Befunde und initiale Therapie: Junger Mann in gutem Allgemein- und schlankem Ernährungszustand. Blasses Hautkolorit. Körpertemperatur 37,2°C. Schmerzhafte, rigide Erektion bei ansonsten unauffälligem äußeren Genitale. Es erfolgt die problemlose beidseitige Punktion der Corpora cavernosa, der Versuch aus dem Aspirat eine Blutgasanalyse durchzuführen schlägt wiederholt aus unbekannten Gründen fehl. Anschließend werden aus den Schwellkörpern ca. 250 ml Blut aspiriert und jeweils 10 mg mit 0.9% NaCl verdünntes Etilefrin sowie 1000 IE Heparin injiziert. Hierauf sowie unter manueller Kompression kommt es zu einer kompletten Detumeszenz. Es wird abschließend für 3 Stunden ein Druckverband angelegt. Bereits während der Blutaspiration fällt auf, dass sich in den gefüllten Spritzen nach kurzer Zeit eine dicklich weiße Schicht von den übrigen Blutbestandteilen separiert. Die Laboruntersuchungen des peripher-venös entnommenen Blutes des Patienten ergeben unter anderem eine Leukozytenzahl von 422.500/l, einen Hb-Wert von 8.8 g/dl sowie LDH von 1237 U/l.

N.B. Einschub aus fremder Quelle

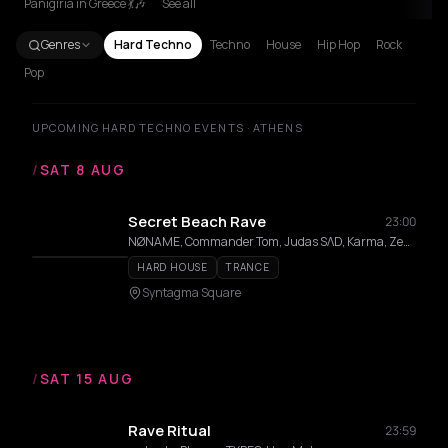
Panigiria in Greece 💃🎶
See all
Genres
Hard Techno
Techno
House
Hip Hop
Rock
Pop
UPCOMING HARD TECHNO EVENTS · ATHENS
/
SAT 8 AUG
Secret Beach Rave
23:00
NØNAME, Commander Tom, Judas SΛD, Karma, Zedd Em
HARD HOUSE
TRANCE
Syntagma Square
/
SAT 15 AUG
Rave Ritual
23:59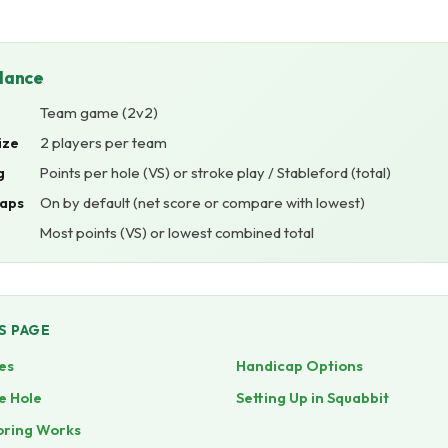
Glance
Team game (2v2)
ize
2 players per team
g
Points per hole (VS) or stroke play / Stableford (total)
aps
On by default (net score or compare with lowest)
Most points (VS) or lowest combined total
S PAGE
es
Handicap Options
e Hole
Setting Up in Squabbit
oring Works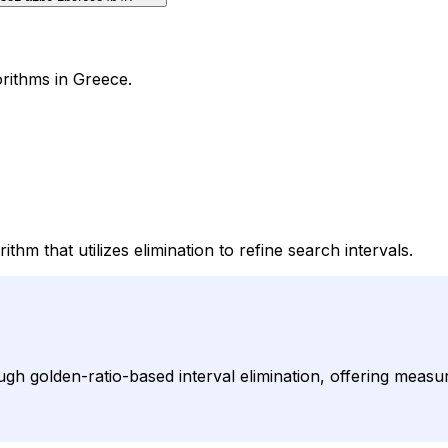
orithms in Greece.
hm that utilizes elimination to refine search intervals.
h golden-ratio-based interval elimination, offering measu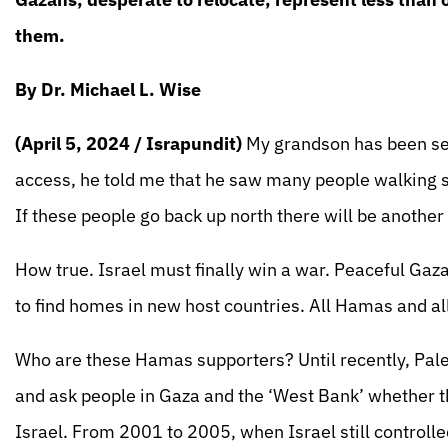
them.
By Dr. Michael L. Wise
(April 5, 2024 / Israpundit)
My grandson has been se
access, he told me that he saw many people walking s
If these people go back up north there will be another 
How true. Israel must finally win a war. Peaceful Gaz
to find homes in new host countries. All Hamas and 
Who are these Hamas supporters? Until recently, Pal
and ask people in Gaza and the ‘West Bank’ whether they
Israel. From 2001 to 2005, when Israel still controll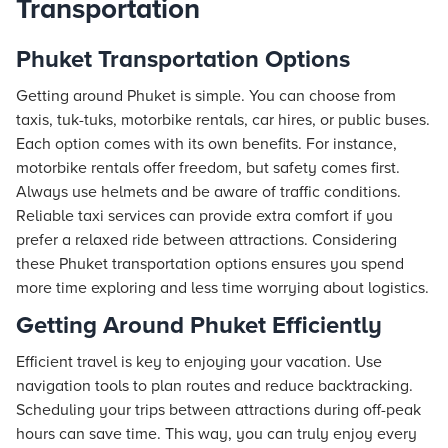
Transportation
Phuket Transportation Options
Getting around Phuket is simple. You can choose from
taxis, tuk-tuks, motorbike rentals, car hires, or public buses.
Each option comes with its own benefits. For instance,
motorbike rentals offer freedom, but safety comes first.
Always use helmets and be aware of traffic conditions.
Reliable taxi services can provide extra comfort if you
prefer a relaxed ride between attractions. Considering
these Phuket transportation options ensures you spend
more time exploring and less time worrying about logistics.
Getting Around Phuket Efficiently
Efficient travel is key to enjoying your vacation. Use
navigation tools to plan routes and reduce backtracking.
Scheduling your trips between attractions during off-peak
hours can save time. This way, you can truly enjoy every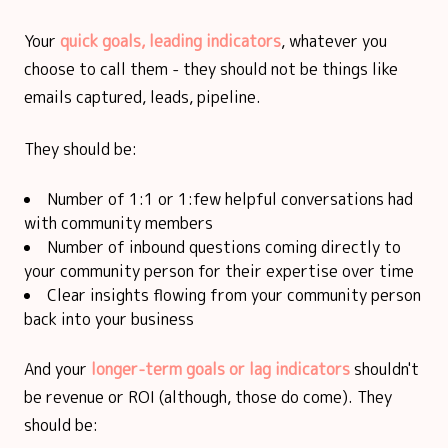
Your
quick goals, leading indicators
, whatever you
choose to call them - they should not be things like
emails captured, leads, pipeline.
They should be:
Number of 1:1 or 1:few helpful conversations had
with community members
Number of inbound questions coming directly to
your community person for their expertise over time
Clear insights flowing from your community person
back into your business
And your
longer-term goals or lag indicators
shouldn't
be revenue or ROI (although, those do come). They
should be: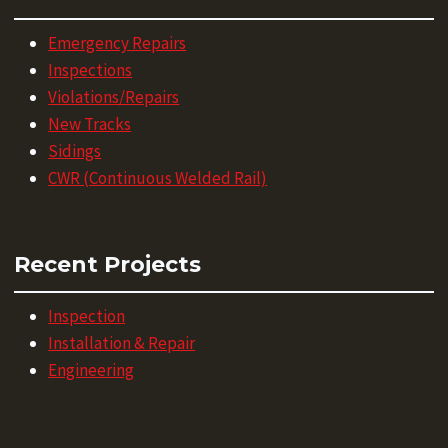
Emergency Repairs
Inspections
Violations/Repairs
New Tracks
Sidings
CWR (Continuous Welded Rail)
Recent Projects
Inspection
Installation & Repair
Engineering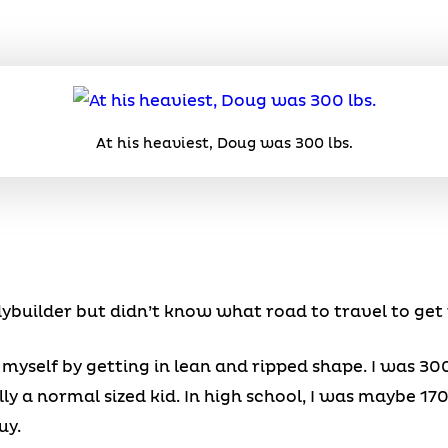
At his heaviest, Doug was 300 lbs.
ybuilder but didn’t know what road to travel to get 
 myself by getting in lean and ripped shape. I was 300
ly a normal sized kid. In high school, I was maybe 170 l
uy.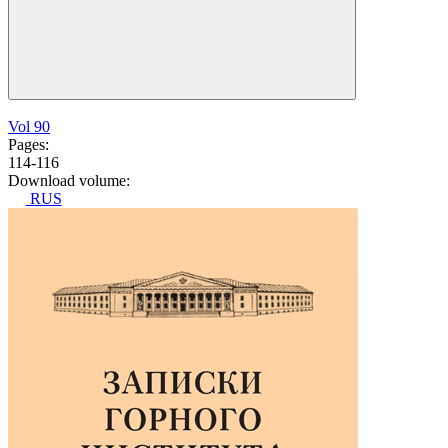
Vol 90
Pages:
114-116
Download volume:
RUS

Verdachtsdiagnose: Low-flow Priapismus infolge eines Hyperviskositätssyndromes bei hochgradigem Verdacht auf das Vorliegen einer hämatoonkologischen Erkrankung.

Weiterer Verlauf: Zur weiteren Diagnostik und Therapie wurde der Patient in die Klinik für Hämatoonkologie aufgenommen. Noch am selben Tag erfolgte eine Beckenkammbiopsie, deren Aufarbeitung letztlich die Diagnose einer chronisch-myeloischen Leukämie (CML) in der chronischen Phase erbrachte. Die molekularzytogenetische Analyse aus den peripheren Blut- und Knochenmarkkulturen zeigte eine für die CML typische reziproke Translokation zwischen dem langen Arm von Chromosom 9 und dem langen Arm von Chromosom 22 („Philadelphia-Chromosom“), welche zu einem BCR-ABL1-Rearrangement führt.

Nach der initialen Gabe von Hydroxycarbamid wurde eine Therapie mit dem Tyrosinkinase-Inhibitor Imatinib eingeleitet. Hierunter kam es jedoch nur zu einem unzureichenden Ansprechen, weswegen rasch auf Dasatinib gewechselt wurde. Dies führte zu einer Normalisierung des Blutbildes innerhalb von zwei Wochen.

Dieser Fall veranschaulicht, dass es neben den „klassischen“ (SKAT, PDE-V-Hemmer) auch sehr seltene Ursachen eines Priapismus geben kann an welche differentialdiagnostisch gedacht werden muss und bei denen der Priapismus wie in dem geschilderten Fall sogar die klinische Erstmanifestation einer lebensbedrohlichen Erkrankung sein kann.